Just this week, I have had the great fortune of adding another pet peeve to my master list of peeves, a list that seems to be ever-growing by the day. The top peeves, of course, are matters of grammar. You all, faithful blog followers, know that I cannot stand text lingo (wat up wit u lol); just as you know I have come close to completely melting down over the use of fake words like ‘good’er’ and ‘funner.’ And we all remember that post long ago and far away on Art is of Words when I had the equivalent of a digital aneurysm over the new trend in putting spaces between an exclamatory sentence and its exclamation point(s) (OMG I am sooooo excited !!!).
But I have other pet peeves besides grammar and punctuation. The grocery store lady is one of them; another, still, is when people take too long to return a text message, or worse – ignore it. But some of these are lower on the list, because yes, lovely readers, I do prioritize my list by just how annoying the particular peeve in question is. Well, I have added a new one and it’s a doozy, so it’ll be ranking pretty high up there with the exclamations and the OMGs.
At dinner a few nights ago, I was confronted with a situation that I realized I have been confronted with quite a few times in the past, without realizing it of course. We were at dinner with a group of my husband’s family and friends, and every time I said something, one person in particular felt that it was necessary to verify what I said with either my husband or someone else in their “circle.” I said something about the Internet, and this person said to my husband “is that true?” I said something about a mutual friend we all had, and this person said to one of the other friends “is that true?” I think it happened three times during the course of the evening that night, and upon thinking about it more realized that I am second-guessed to death every single time we are around this person in particular.
This made me think for a while – am I seen as a liar? Do people see me as not a trustworthy source of information, even over mundane things? Were other people being second-guessed as well? I felt so second-guessed after this particular dinner that I began to second-guess myself, so asked around. To my surprise (and relief), I found that a lot of my friends encounter people like this – people that have to verify everything that you say in front of you with someone they trust more, even on the most minor of issues. An old high school friend of mine told me she has a co-worker that is constantly second-guessing everyone in the office; one of my friends even said that he broke up with a girlfriend of eight months because the girl’s dad did it so often. So what’s the deal?
After even further second-guessing, I realized that I could not – for the life of me – figure out why people do this. Why they have to “is that true?” someone they may have known for years, decades even, is completely unreasonable to me. Not only does it just not make sense, because generally you associate with people you believe and trust, but it is just so rude. Second-guessing someone you consider more than just an acquaintance – be it a co-worker, friend, or relative – is like turning to a nurse and asking if the doctor is right in saying you have bronchitis. It’s illogical, rude, inconsiderate, and really says more than it is probably even intended to. But then, I can’t figure it out. Is it that these people have trust issues? Or is it more deeply rooted, sort of like a subconscious need to establish just whose side you are on, even for information?

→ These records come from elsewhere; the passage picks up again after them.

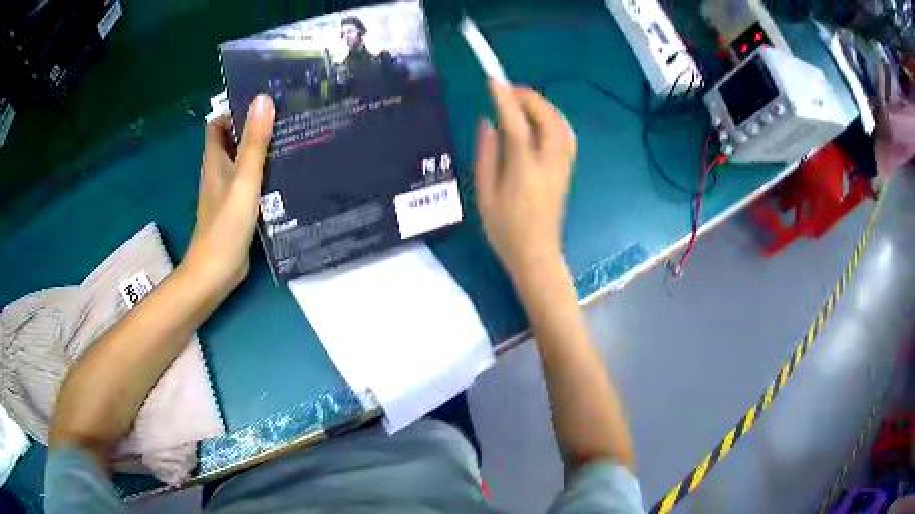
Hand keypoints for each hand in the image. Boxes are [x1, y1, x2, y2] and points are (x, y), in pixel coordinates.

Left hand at [183, 95, 274, 295]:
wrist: (216, 272)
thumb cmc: (225, 224)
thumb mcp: (243, 179)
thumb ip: (254, 142)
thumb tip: (262, 99)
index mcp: (215, 160)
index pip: (218, 124)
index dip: (235, 111)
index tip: (263, 103)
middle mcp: (218, 172)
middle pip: (234, 141)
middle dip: (255, 128)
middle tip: (287, 118)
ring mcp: (227, 191)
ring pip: (243, 162)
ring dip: (262, 151)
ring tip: (293, 140)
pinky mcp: (237, 208)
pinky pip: (251, 182)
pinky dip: (264, 175)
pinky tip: (286, 175)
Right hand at [475, 81, 576, 281]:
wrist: (537, 254)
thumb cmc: (504, 228)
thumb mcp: (485, 193)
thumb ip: (486, 154)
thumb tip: (488, 122)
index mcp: (524, 169)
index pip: (516, 124)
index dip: (504, 99)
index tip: (493, 80)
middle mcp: (549, 162)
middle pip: (546, 117)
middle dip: (528, 97)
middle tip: (506, 90)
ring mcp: (563, 165)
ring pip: (560, 123)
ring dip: (542, 105)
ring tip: (520, 101)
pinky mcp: (568, 169)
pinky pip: (565, 134)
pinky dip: (553, 118)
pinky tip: (538, 119)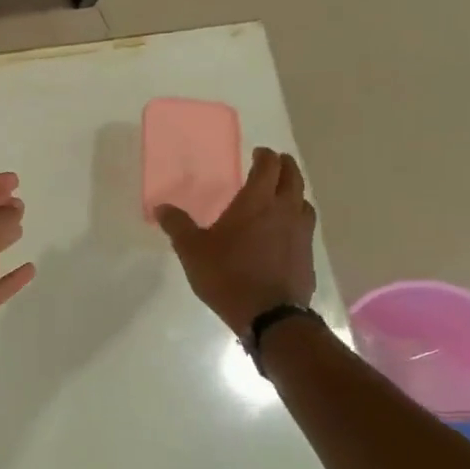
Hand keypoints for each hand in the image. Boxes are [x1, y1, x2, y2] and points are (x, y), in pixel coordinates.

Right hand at [158, 147, 315, 334]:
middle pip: (293, 178)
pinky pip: (305, 226)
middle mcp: (284, 211)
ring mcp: (301, 233)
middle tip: (275, 163)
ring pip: (303, 201)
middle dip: (285, 166)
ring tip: (283, 194)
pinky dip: (297, 218)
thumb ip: (177, 225)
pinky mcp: (307, 255)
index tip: (258, 153)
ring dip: (294, 192)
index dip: (265, 156)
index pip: (269, 167)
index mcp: (256, 202)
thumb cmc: (227, 275)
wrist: (269, 315)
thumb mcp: (192, 250)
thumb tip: (161, 207)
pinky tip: (285, 230)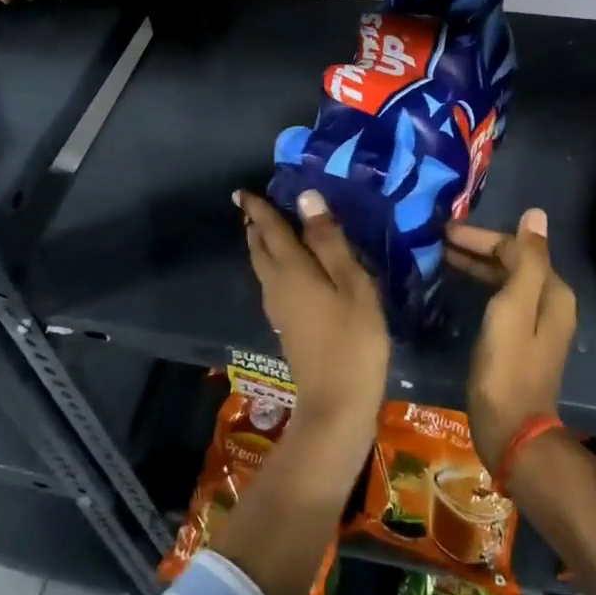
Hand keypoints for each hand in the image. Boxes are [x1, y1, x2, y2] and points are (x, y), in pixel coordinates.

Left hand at [237, 189, 389, 434]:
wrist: (337, 403)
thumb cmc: (352, 338)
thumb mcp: (351, 283)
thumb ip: (328, 240)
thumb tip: (306, 198)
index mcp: (291, 269)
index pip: (268, 229)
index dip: (258, 208)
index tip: (243, 191)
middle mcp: (276, 285)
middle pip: (259, 248)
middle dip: (256, 226)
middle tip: (255, 207)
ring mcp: (278, 309)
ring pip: (263, 267)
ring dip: (263, 245)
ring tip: (270, 230)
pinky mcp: (286, 326)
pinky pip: (273, 282)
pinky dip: (275, 265)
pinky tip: (291, 269)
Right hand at [447, 208, 576, 469]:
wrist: (511, 430)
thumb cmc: (507, 367)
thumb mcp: (514, 307)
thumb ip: (526, 260)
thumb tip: (536, 214)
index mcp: (552, 291)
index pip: (517, 247)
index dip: (480, 236)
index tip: (444, 231)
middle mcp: (550, 301)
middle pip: (512, 260)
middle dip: (476, 247)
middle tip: (437, 239)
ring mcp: (536, 321)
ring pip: (504, 278)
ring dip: (475, 264)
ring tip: (440, 255)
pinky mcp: (520, 338)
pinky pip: (500, 297)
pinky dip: (479, 284)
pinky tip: (457, 283)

As with most questions I ask myself, I still have no answer for this one. Perhaps that is why it ranks so high up on my master list of pet peeves: the very fact that it happens is bad enough, but not knowing why is enough to make that funky blue vein pop out of my forehead. To that person that always, inevitably, does this – the person at my family and friend dinner, the person at my friend’s office, my friend’s ex-girlfriend’s dad, and all you other second-guessers out there – we have all updated our lists accordingly. And let me tell you, once you’ve reached the status of an entry on the pet peeve list, you hear about it.